A few months later, he embarked on a new trip to little-explored Central Asia. The Russian Geographical Society supported Przhevalsky’s aspiration.
In those years, two empires, the Russian and the British, were fighting for influence in Central Asia. The political confrontation between the two states has been dubbed the "Big Game." Nikolai Przhevalsky became one of its main participants.
Przhevalsky spent about 9 years on business trips, traveled more than 30 thousand kilometers. Having a photographic memory, he made maps and collected information about the Chinese army, the local population and intelligence officers from other countries.
There is a legend that Przhevalsky dreamed of finding Shambhala in Central Asia, a mysterious country mentioned in ancient Tibetan texts as a magical place of power. He studied ancient records, questioned local residents, and came to the conclusion that the gate to Shambhala should probably be located under the waters of Lake Issyk-Kul. Many years after Przewalski’s death, archaeologists actually discovered the ruins of a sunken ancient city at the bottom of the lake.
His dream did not come true: in October 1888, on the way to the Russian-Chinese border, he drank river water, contracted typhoid fever and died. Przhevalsky was buried, as he had bequeathed, on the shore of Lake Issyk-Kul.
Today, a glacier in Altai, a ridge in Kunlun, and many species of plants and animals are named after Nikolai Przhevalsky. In 1891, on the recommendation of the Russian Geographical Society, a special prize named after Nikolai Przhevalsky and a silver medal were established, and in 1946 — a gold one.
A street in our city bears the name of Nikolai Przhevalsky, a famous Asian researcher. The general-traveler himself has never been to Tyumen. However, a curious document related to his name has been preserved in the funds of the State archive of the Tyumen region. In March 1923, L.B. Kamenev ordered the Tyumen Regional Executive Committee to take "all possible part in the preparation of P.K. Kozlov’s scientific expedition to Mongolia and Tibet."
Peter Kozlov is a member of Przhevalsky’s expeditions to Central Asia. In the early 20s, he justified the scientific necessity of an expedition to the Mongolian "dead" city of Khara Khoto and convinced the country’s leadership of this.
In the spring of 1925, Pyotr Kuzmich and a group of employees arrived in Tyumen. Here he met with representatives of the city authorities and discussed the possibility of locating a reserve bank and a backup base for the expedition in the city.

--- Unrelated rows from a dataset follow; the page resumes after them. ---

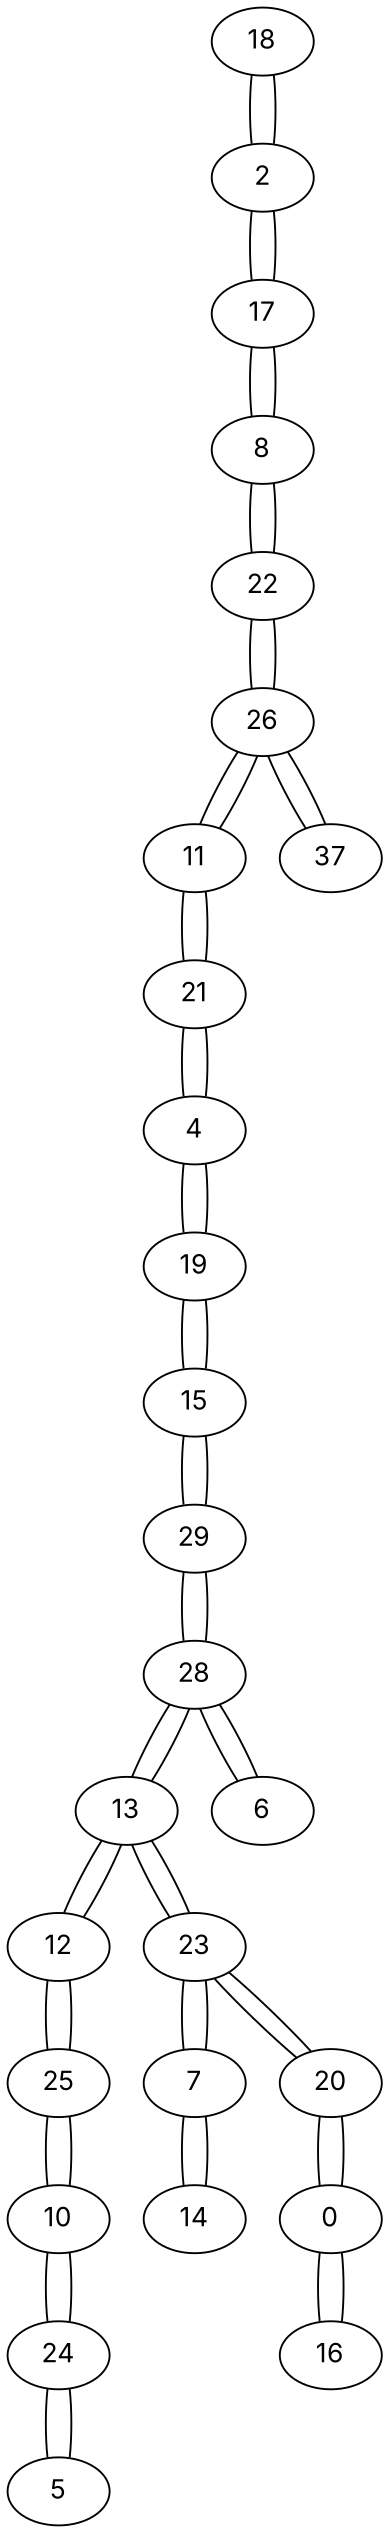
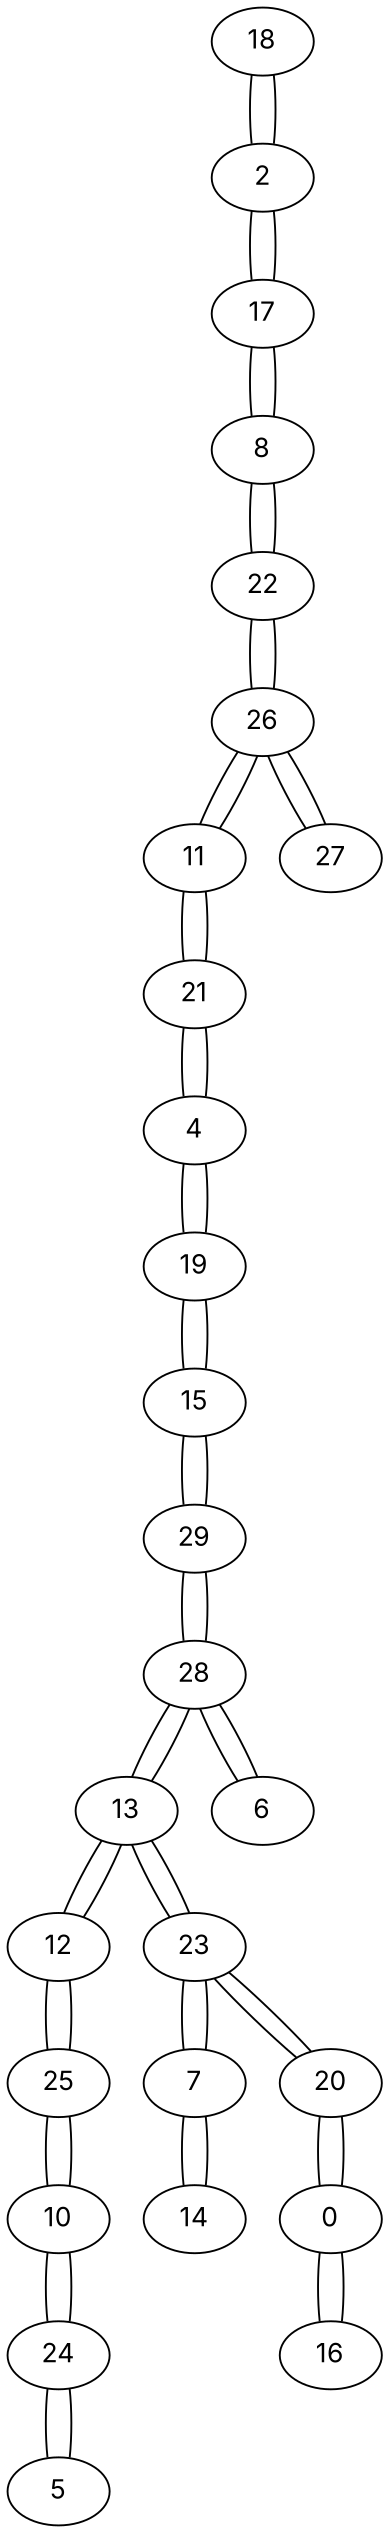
  graph {
    fontname=Inter
    node [fontname=Inter]
    edge [fontname=Inter]
    n1 [label=18]
    n2 [label=2]
    n3 [label=17]
    n4 [label=8]
    n5 [label=22]
    n6 [label=26]
    n7 [label=11]
-   n8 [label=37]
+   n8 [label=27]
    n9 [label=21]
    n10 [label=4]
    n11 [label=19]
    n12 [label=15]
    n13 [label=29]
    n14 [label=28]
    n15 [label=13]
    n16 [label=6]
    n17 [label=12]
    n18 [label=23]
    n19 [label=25]
    n20 [label=7]
    n21 [label=20]
    n22 [label=10]
    n23 [label=14]
    n24 [label=0]
    n25 [label=24]
    n26 [label=5]
    n27 [label=16]
    n1 -- n2
    n2 -- n1
    n2 -- n3
    n3 -- n2
    n3 -- n4
    n4 -- n3
    n4 -- n5
    n5 -- n4
    n5 -- n6
    n6 -- n5
    n6 -- n7
    n6 -- n8
    n7 -- n6
    n7 -- n9
    n8 -- n6
    n9 -- n7
    n9 -- n10
    n10 -- n9
    n10 -- n11
    n11 -- n10
    n11 -- n12
    n12 -- n11
    n12 -- n13
    n13 -- n12
    n13 -- n14
    n14 -- n13
    n14 -- n15
    n14 -- n16
    n15 -- n14
    n15 -- n17
    n15 -- n18
    n16 -- n14
    n17 -- n15
    n17 -- n19
    n18 -- n15
    n18 -- n20
    n18 -- n21
    n19 -- n17
    n19 -- n22
    n20 -- n18
    n20 -- n23
    n21 -- n18
    n21 -- n24
    n22 -- n19
    n22 -- n25
    n23 -- n20
    n24 -- n21
    n24 -- n27
    n25 -- n22
    n25 -- n26
    n26 -- n25
    n27 -- n24
  }
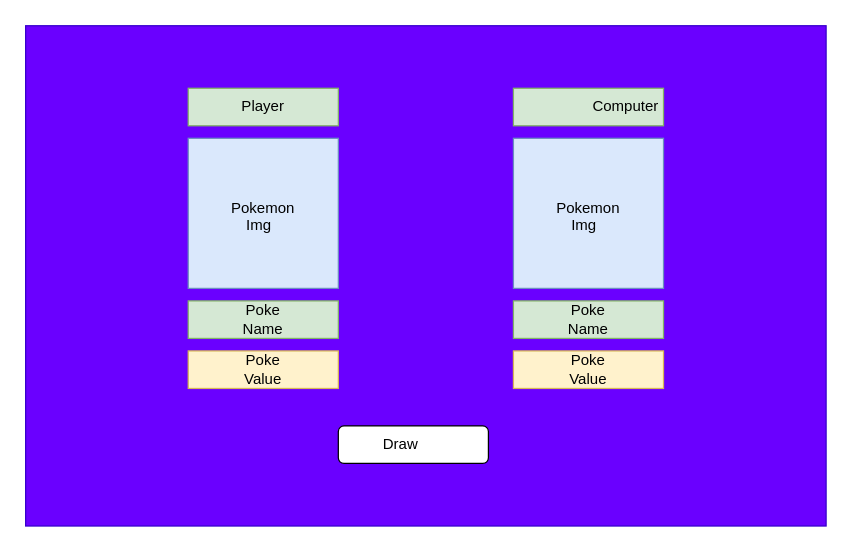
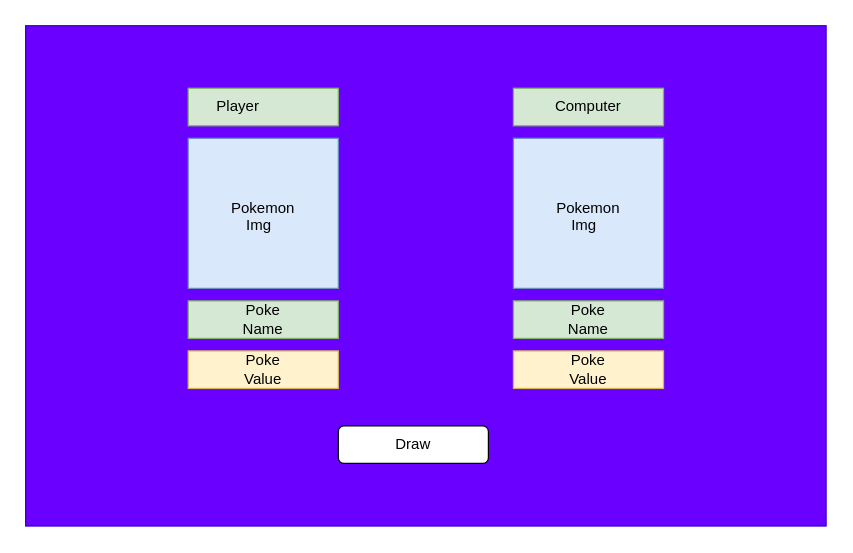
  <mxCell id="0" />
  <mxCell id="1" parent="0" />
  <mxCell id="2" value="" style="rounded=0;whiteSpace=wrap;html=1;fillColor=#6a00ff;strokeColor=#3700CC;fontColor=#ffffff;" vertex="1" parent="1"><mxGeometry x="20" y="20" width="640" height="400" as="geometry" /></mxCell>
  <mxCell id="3" value="&lt;br&gt;&lt;br&gt;" style="rounded=0;whiteSpace=wrap;html=1;fillColor=#dae8fc;strokeColor=#6c8ebf;" vertex="1" parent="1"><mxGeometry x="150" y="110" width="120" height="120" as="geometry" /></mxCell>
  <mxCell id="4" value="" style="rounded=0;whiteSpace=wrap;html=1;fillColor=#dae8fc;strokeColor=#6c8ebf;" vertex="1" parent="1"><mxGeometry x="410" y="110" width="120" height="120" as="geometry" /></mxCell>
  <mxCell id="5" value="" style="rounded=0;whiteSpace=wrap;html=1;fillColor=#d5e8d4;strokeColor=#82b366;" vertex="1" parent="1"><mxGeometry x="150" y="240" width="120" height="30" as="geometry" /></mxCell>
  <mxCell id="6" value="" style="rounded=0;whiteSpace=wrap;html=1;fillColor=#fff2cc;strokeColor=#d6b656;" vertex="1" parent="1"><mxGeometry x="150" y="280" width="120" height="30" as="geometry" /></mxCell>
  <mxCell id="7" value="" style="rounded=0;whiteSpace=wrap;html=1;fillColor=#d5e8d4;strokeColor=#82b366;" vertex="1" parent="1"><mxGeometry x="410" y="240" width="120" height="30" as="geometry" /></mxCell>
  <mxCell id="8" value="" style="rounded=0;whiteSpace=wrap;html=1;fillColor=#fff2cc;strokeColor=#d6b656;" vertex="1" parent="1"><mxGeometry x="410" y="280" width="120" height="30" as="geometry" /></mxCell>
  <mxCell id="9" value="" style="rounded=1;whiteSpace=wrap;html=1;" vertex="1" parent="1"><mxGeometry x="270" y="340" width="120" height="30" as="geometry" /></mxCell>
  <mxCell id="10" value="&lt;div&gt;Pokemon Img&lt;span style=&quot;white-space: pre&quot;&gt;&#09;&lt;/span&gt;&lt;/div&gt;&lt;br&gt;" style="text;html=1;strokeColor=none;fillColor=none;align=center;verticalAlign=middle;whiteSpace=wrap;rounded=0;" vertex="1" parent="1"><mxGeometry x="185" y="170" width="50" height="20" as="geometry" /></mxCell>
  <mxCell id="11" value="&lt;div&gt;Pokemon Img&lt;span style=&quot;white-space: pre&quot;&gt;&#09;&lt;/span&gt;&lt;/div&gt;&lt;br&gt;" style="text;html=1;strokeColor=none;fillColor=none;align=center;verticalAlign=middle;whiteSpace=wrap;rounded=0;" vertex="1" parent="1"><mxGeometry x="445" y="170" width="50" height="20" as="geometry" /></mxCell>
  <mxCell id="12" value="Poke Name" style="text;html=1;strokeColor=none;fillColor=none;align=center;verticalAlign=middle;whiteSpace=wrap;rounded=0;" vertex="1" parent="1"><mxGeometry x="190" y="245" width="40" height="20" as="geometry" /></mxCell>
  <mxCell id="13" value="Poke Name" style="text;html=1;strokeColor=none;fillColor=none;align=center;verticalAlign=middle;whiteSpace=wrap;rounded=0;" vertex="1" parent="1"><mxGeometry x="450" y="245" width="40" height="20" as="geometry" /></mxCell>
  <mxCell id="14" value="Poke Value" style="text;html=1;strokeColor=none;fillColor=none;align=center;verticalAlign=middle;whiteSpace=wrap;rounded=0;" vertex="1" parent="1"><mxGeometry x="190" y="285" width="40" height="20" as="geometry" /></mxCell>
  <mxCell id="15" value="Poke Value" style="text;html=1;strokeColor=none;fillColor=none;align=center;verticalAlign=middle;whiteSpace=wrap;rounded=0;" vertex="1" parent="1"><mxGeometry x="450" y="285" width="40" height="20" as="geometry" /></mxCell>
- <mxCell id="16" value="Draw" style="text;html=1;strokeColor=none;fillColor=none;align=center;verticalAlign=middle;whiteSpace=wrap;rounded=0;" vertex="1" parent="1"><mxGeometry x="300" y="345" width="40" height="20" as="geometry" /></mxCell>
+ <mxCell id="16" value="Draw" style="text;html=1;strokeColor=none;fillColor=none;align=center;verticalAlign=middle;whiteSpace=wrap;rounded=0;" vertex="1" parent="1"><mxGeometry x="310" y="345" width="40" height="20" as="geometry" /></mxCell>
  <mxCell id="17" value="" style="rounded=0;whiteSpace=wrap;html=1;fillColor=#d5e8d4;strokeColor=#82b366;" vertex="1" parent="1"><mxGeometry x="150" y="70" width="120" height="30" as="geometry" /></mxCell>
- <mxCell id="18" value="Player" style="text;html=1;strokeColor=none;fillColor=none;align=center;verticalAlign=middle;whiteSpace=wrap;rounded=0;" vertex="1" parent="1"><mxGeometry x="190" y="75" width="40" height="20" as="geometry" /></mxCell>
+ <mxCell id="18" value="Player" style="text;html=1;strokeColor=none;fillColor=none;align=center;verticalAlign=middle;whiteSpace=wrap;rounded=0;" vertex="1" parent="1"><mxGeometry x="170" y="75" width="40" height="20" as="geometry" /></mxCell>
  <mxCell id="19" value="" style="rounded=0;whiteSpace=wrap;html=1;fillColor=#d5e8d4;strokeColor=#82b366;" vertex="1" parent="1"><mxGeometry x="410" y="70" width="120" height="30" as="geometry" /></mxCell>
- <mxCell id="20" value="Computer" style="text;html=1;strokeColor=none;fillColor=none;align=center;verticalAlign=middle;whiteSpace=wrap;rounded=0;" vertex="1" parent="1"><mxGeometry x="480" y="75" width="40" height="20" as="geometry" /></mxCell>
+ <mxCell id="20" value="Computer" style="text;html=1;strokeColor=none;fillColor=none;align=center;verticalAlign=middle;whiteSpace=wrap;rounded=0;" vertex="1" parent="1"><mxGeometry x="450" y="75" width="40" height="20" as="geometry" /></mxCell>
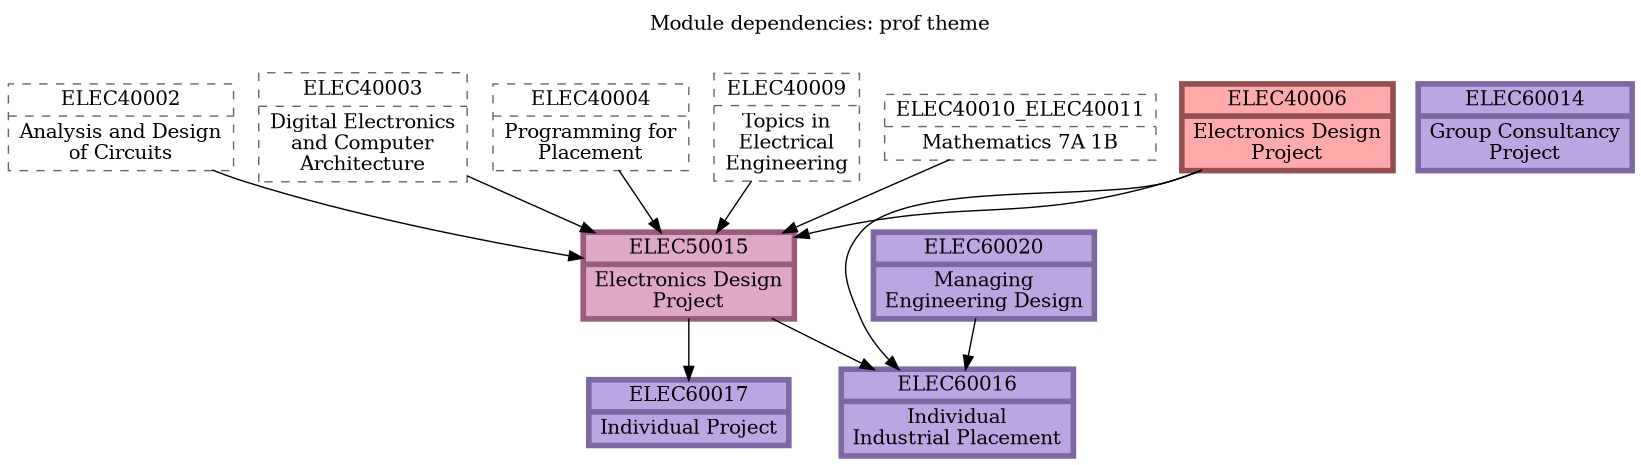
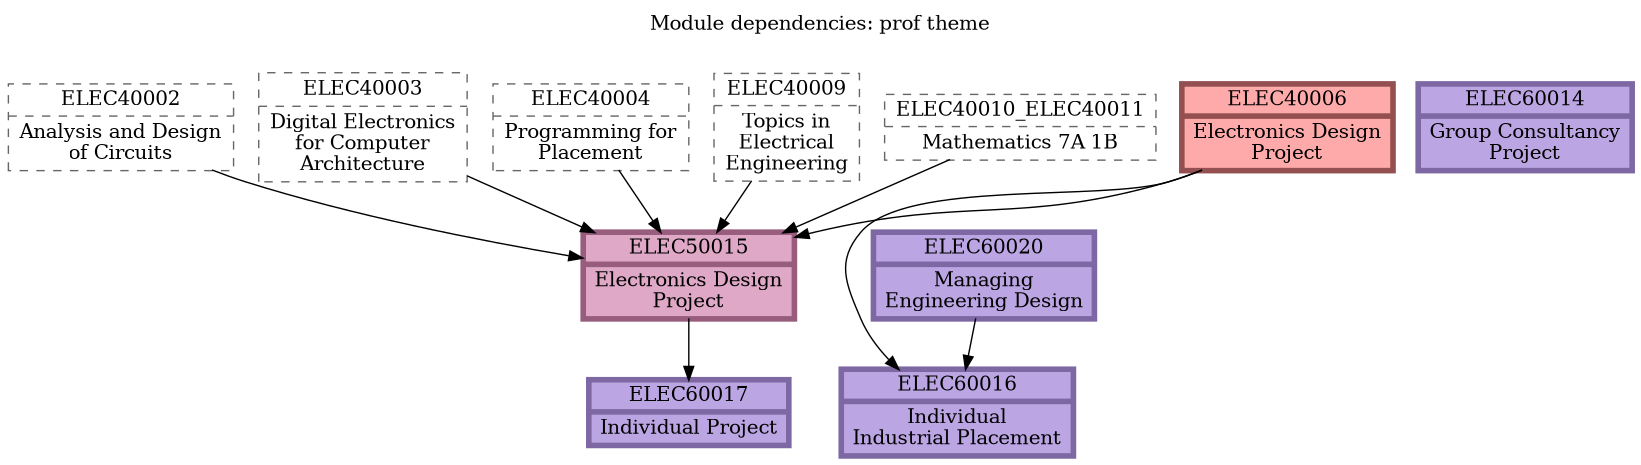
  digraph {
    label="Module dependencies: prof theme"
    labelloc=t
    root=root
    node [color="#666666" fillcolor="#dddddd" penwidth=4 shape=record style=filled]
    n1 [color="#945050" fillcolor="#ffaaaa" label="{ELEC40006 | Electronics Design\nProject}"]
    n2 [color="#985d7d" fillcolor="#dea8c6" label="{ELEC50015 | Electronics Design\nProject}"]
    n3 [color="#7e68a4" fillcolor="#bba5e3" label="{ELEC60016 | Individual\nIndustrial Placement}"]
    n4 [color="#7e68a4" fillcolor="#bba5e3" label="{ELEC60017 | Individual Project}"]
    n5 [label="{ELEC40002 | Analysis and Design\nof Circuits}" penwidth=1 style=dashed]
-   n6 [label="{ELEC40003 | Digital Electronics\nand Computer\nArchitecture}" penwidth=1 style=dashed]
+   n6 [label="{ELEC40003 | Digital Electronics\nfor Computer\nArchitecture}" penwidth=1 style=dashed]
    n7 [label="{ELEC40004 | Programming for\nPlacement}" penwidth=1 style=dashed]
    n8 [label="{ELEC40009 | Topics in\nElectrical\nEngineering}" penwidth=1 style=dashed]
    n9 [label="{ELEC40010_ELEC40011 | Mathematics 7A 1B}" penwidth=1 style=dashed]
    n10 [color="#7e68a4" fillcolor="#bba5e3" label="{ELEC60014 | Group Consultancy\nProject}"]
    n11 [color="#7e68a4" fillcolor="#bba5e3" label="{ELEC60020 | Managing\nEngineering Design}"]
    n1 -> n2
    n1 -> n3 [weight=0]
-   n2 -> n3
    n2 -> n4
    n5 -> n2
    n6 -> n2
    n7 -> n2
    n8 -> n2
    n9 -> n2
    n11 -> n3
  }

The traveler stayed in our city for about a week. Then Kozlov’s special train of three cars and three platforms went further east. The famous Mongol-Tibetan expedition of the prominent scientist was successfully completed in 1926.
Przhevalsky Street appeared in the village of builders of the Tyumen CHPP. Beyond that, there were wastelands and swampy terrain. In 1959, School No. 7 was built at the end of the street, initially located in a field. Over time, the Cosmos cinema appeared next to the school.
For a long time, they wanted to build cultural facilities on the site of wastelands, and excavation pits were prepared, which were filled with water to the delight of the surrounding children. As time passed, Sberbank bought the place and built its office.
The marshes were filled in with sand, building an exhibition hall to exhibit the works of local artists. In front of him, a snowy town with slides and a Christmas tree was built on a vacant lot in winter, and Czechoslovakian Lunapark attractions and mobile zoos operated in summer. By the arrival of the General Secretary of the CPSU Mikhail Gorbachev in 1986, a park was planted on the site of the former swamp. In 2002, the square was named after the Hero of the Soviet Union, an honorary citizen of Tyumen, a participant in the Victory Day Parade on Red Square. Yakov Nikolaevich Neumoev.
Yakov Nikolaevich was born into a peasant family on January 17, 1907 in the village of Troshino, Uvatsky district. He graduated from seven grades of school. After military service in the Red Army in 1929−1931, he became chairman of the Severny collective farm in the Tobolsk region.
Yakov Nikolaevich fought on the Volkhov, Stalingrad and Baltic fronts. He was the commander of the saber squadron of the 28th Guards Cavalry Regiment of the 6th Guards Cavalry Division. During the war, seven horses were killed under him, and he himself received seven wounds and two concussions. He particularly distinguished himself in the battles near Vitebsk.
He was awarded the title of Hero of the Soviet Union. He participated in the meeting of Soviet and American allied forces on the Elbe River in Germany, the Victory Day Parade in 1945 on Red Square, and the reception at the Grand Kremlin Palace in 1945.
In the 1990s, the building of the Institute of Physical Education and Sports of Tyumen University was built on Przhevalsky Street. In 2019, the modern Olympia sports complex appeared, which was built on the site of the former emergency one.